Count the lines that contain the string "Remuneração" in the records beneath, and respond with the number only.

--- Data excerpts ---
________________________________________
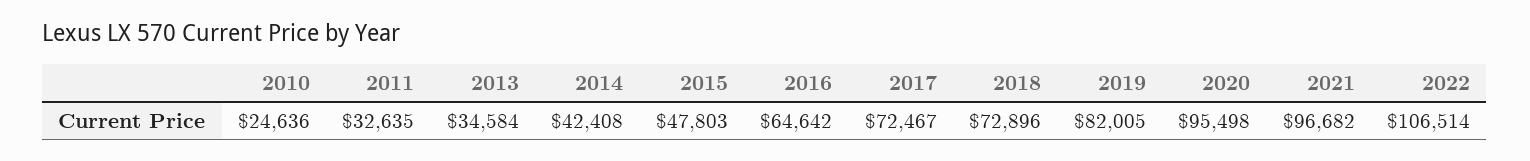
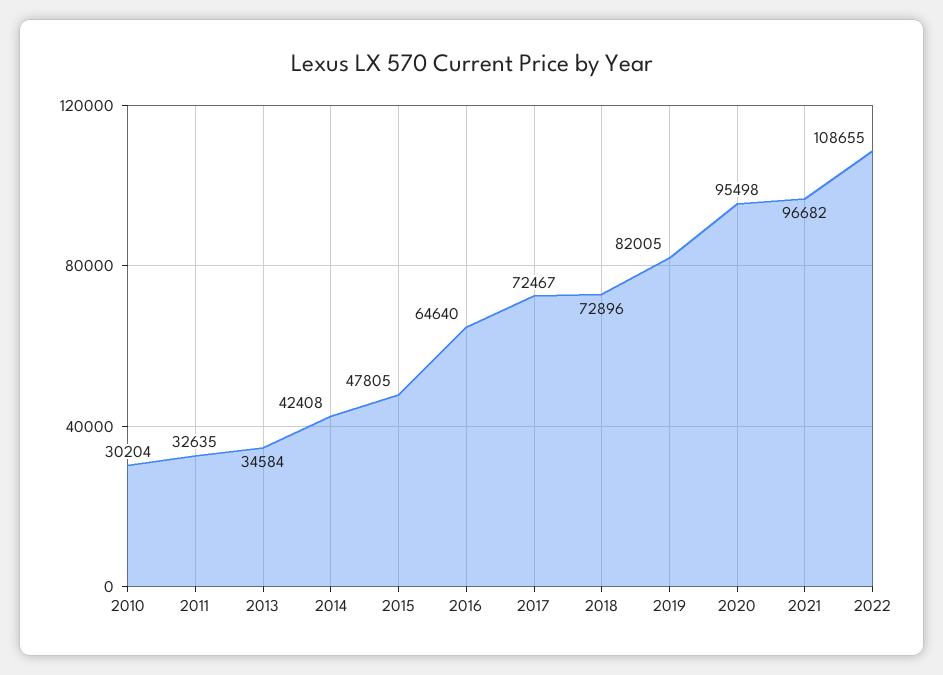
2010: 24636 -> 30204
2015: 47803 -> 47805
2016: 64642 -> 64640
2022: 106514 -> 108655

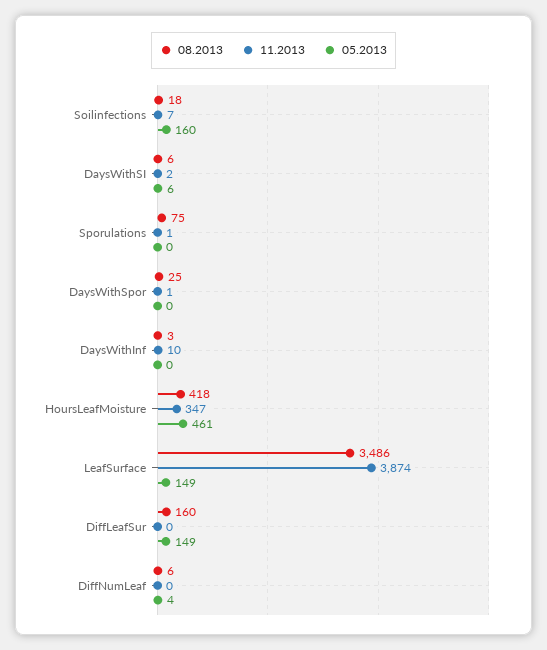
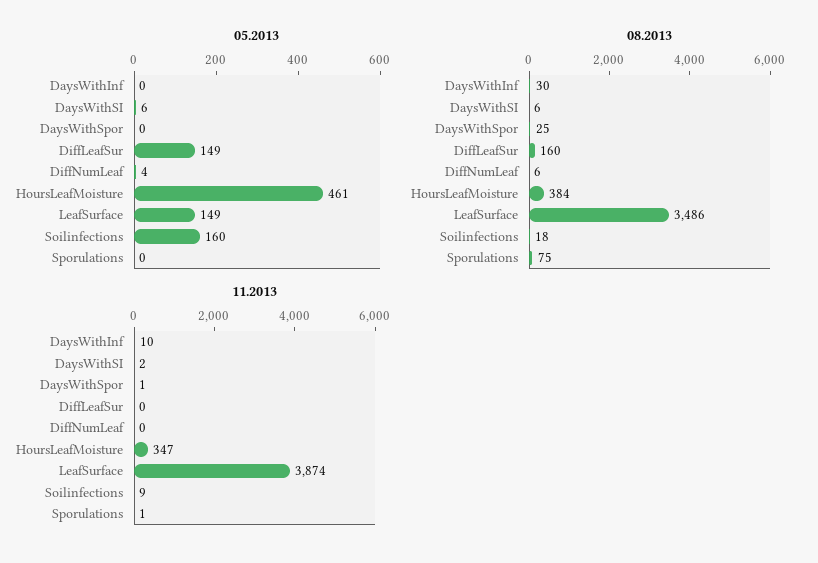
11.2013, Soilinfections: 7 -> 9
08.2013, DaysWithInf: 3 -> 30
08.2013, HoursLeafMoisture: 418 -> 384

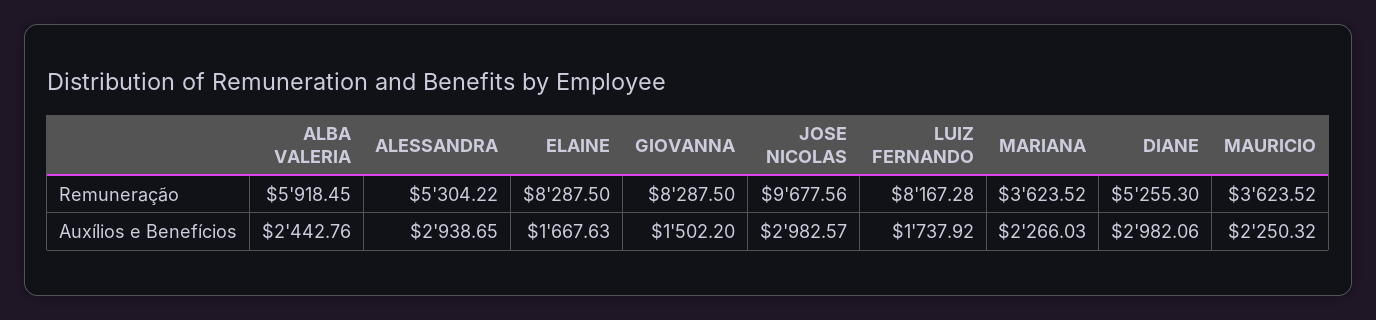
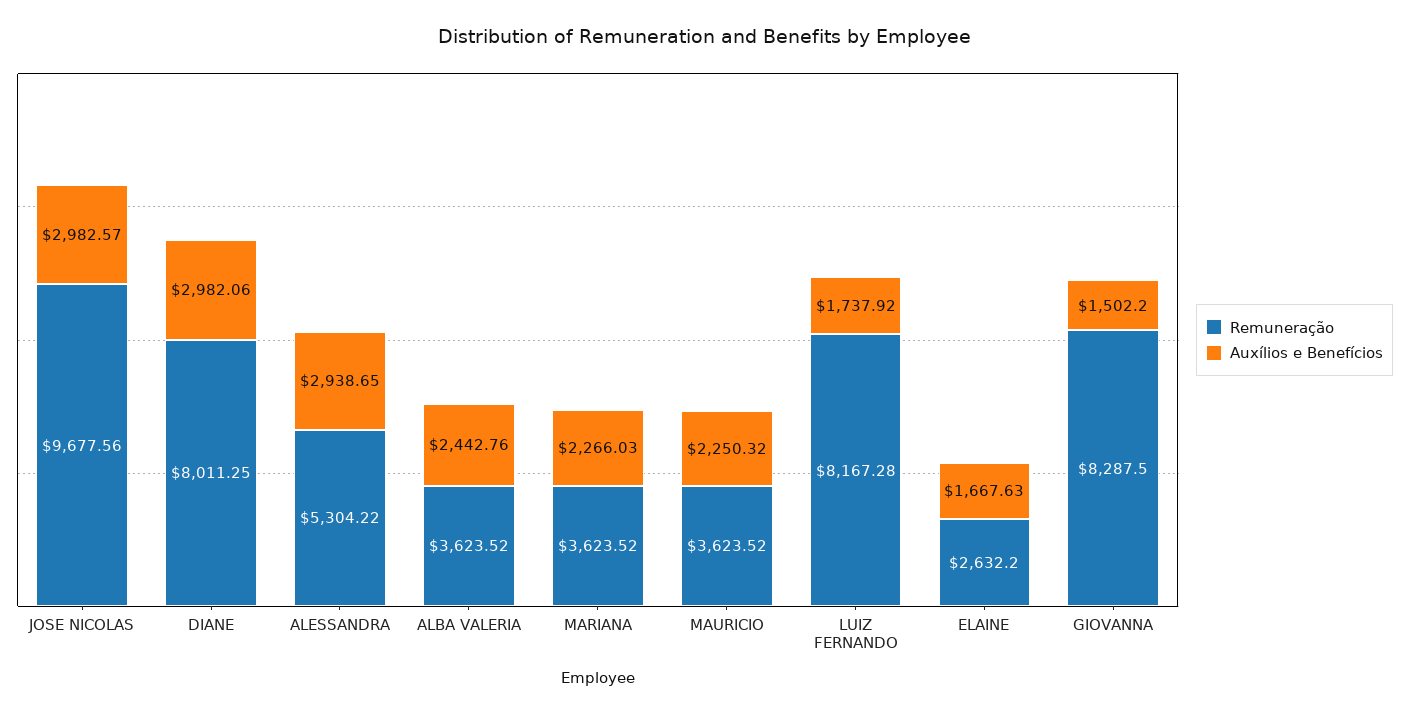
Remuneração, ALBA VALERIA: 5918.45 -> 3623.52
Remuneração, ELAINE: 8287.5 -> 2632.2
Remuneração, DIANE: 5255.3 -> 8011.25

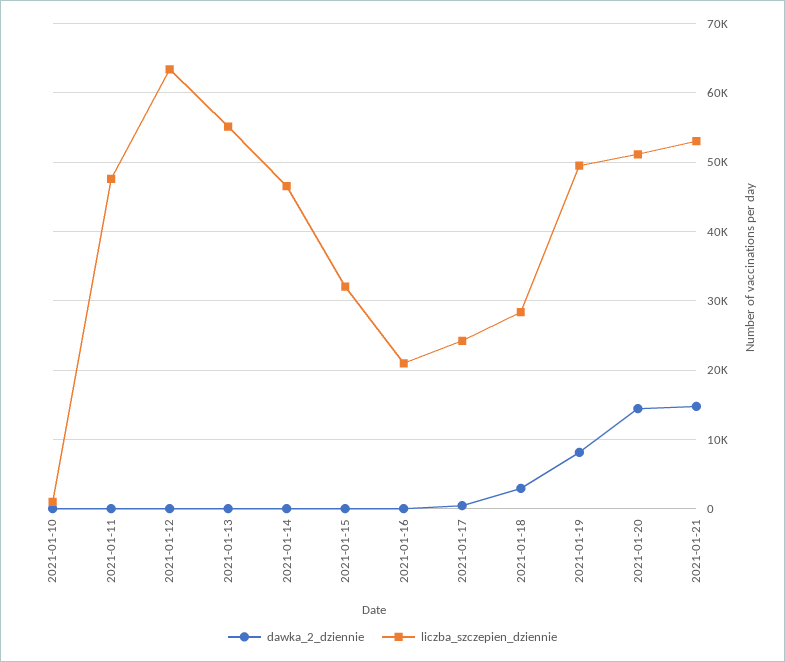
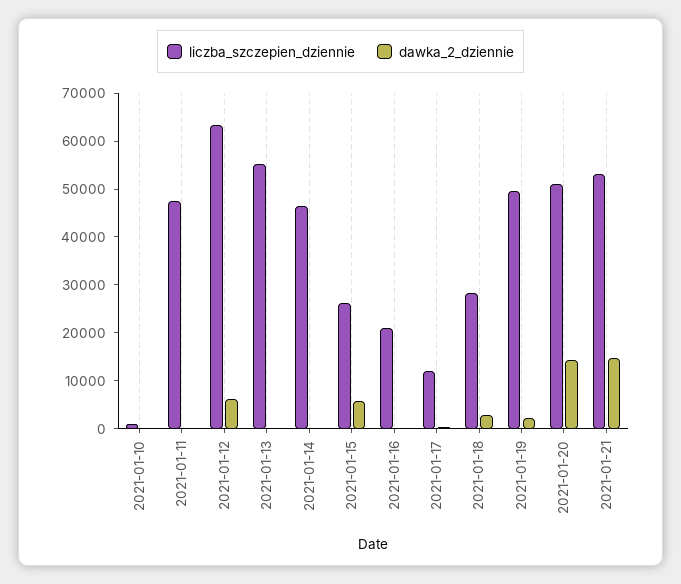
dawka_2_dziennie, 2021-01-12: 0 -> 6000
dawka_2_dziennie, 2021-01-15: 0 -> 6000
liczba_szczepien_dziennie, 2021-01-15: 32000 -> 26000
liczba_szczepien_dziennie, 2021-01-17: 24000 -> 12000
dawka_2_dziennie, 2021-01-19: 8000 -> 2000

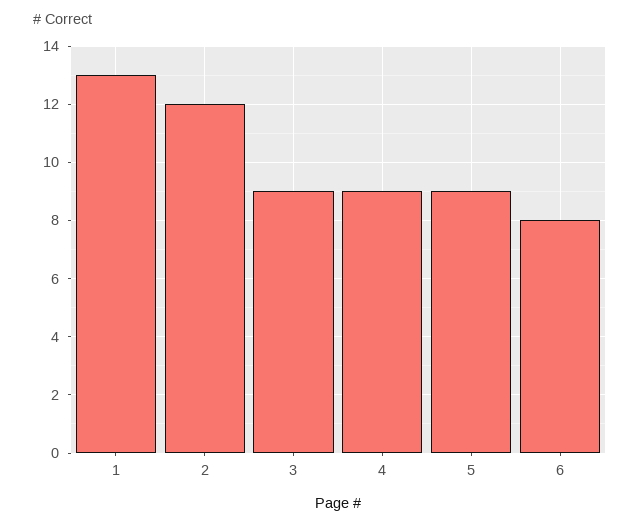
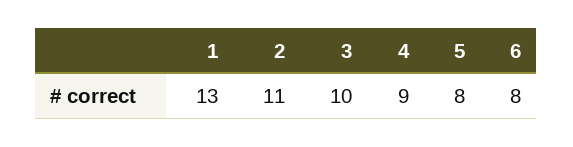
2: 12 -> 11
3: 9 -> 10
5: 9 -> 8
________________________________________
--- Result for this exercise ---
3